Bring any podcast — even ones without transcripts
Most learner apps lock you into their tiny library. Clue has none of that — paste a link to any RSS feed and the show is yours. If the episode has no transcript, Clue runs an on-device Whisper model to transcribe it for you. The audio never leaves your phone, and you don't pay per minute.
That means your favorite niche show — about cycling, about cooking, about ancient history — becomes a learning tool the same evening you discover it. The library you build is your library, not somebody else's.
A practice loop that actually sticks
Listening alone is half the battle. Words you tap go into a flashcard deck: short multiple-choice quizzes built from the exact sentences you heard them in. Recall happens in context, which is the only kind of recall that survives outside the app.
Over a few weeks the loop is: listen to an episode, tap unknown words, run a five-minute quiz the next morning. Vocabulary you actually heard a person say sticks two to three times faster than vocabulary you memorized in isolation.
Built for serious learners
Clue is not a streak app. There are no cartoon owls, no daily push notifications guilt-tripping you back.
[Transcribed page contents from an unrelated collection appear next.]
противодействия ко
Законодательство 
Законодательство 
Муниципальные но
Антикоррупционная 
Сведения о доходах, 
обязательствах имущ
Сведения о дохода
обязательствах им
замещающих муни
The product is designed for people whose English already works at conversational level and who want to move toward fluent, idiomatic, native-speed comprehension. If that's you, you will probably stop opening Duolingo within a week.
Start with one episode tonight
Pick a show you would actually listen to in your native language, open it inside Clue, and tap the first word you don't know. That single moment — hearing a real sentence and immediately understanding the missing piece — is what makes immersion-based learning work. Everything else is repetition.
FAQ
Do I need internet to use Clue with podcasts?
Only the first time, to download the episode and the transcript. After that, playback, lookups, and saved-word practice all work offline. The 27,000-word dictionary is bundled inside the app.
Which podcasts can I listen to?
Any podcast you follow. Paste its RSS feed inside Clue and it shows up in your library, ready to play with a tap-to-translate transcript.
What if a podcast has no transcript?
Clue transcribes it on your device using Whisper. The audio never leaves your phone, transcription is free, and the result is fully tap-to-translate just like a native transcript.
Which native languages are supported?
Russian, Spanish, French, German, Italian, Portuguese, Dutch, Polish, Ukrainian, and Turkish. Pick yours during onboarding.
Is Clue free?
Yes — Clue is completely free to download and use. No subscription, no paywalls, no limits on lookups, content, or transcription.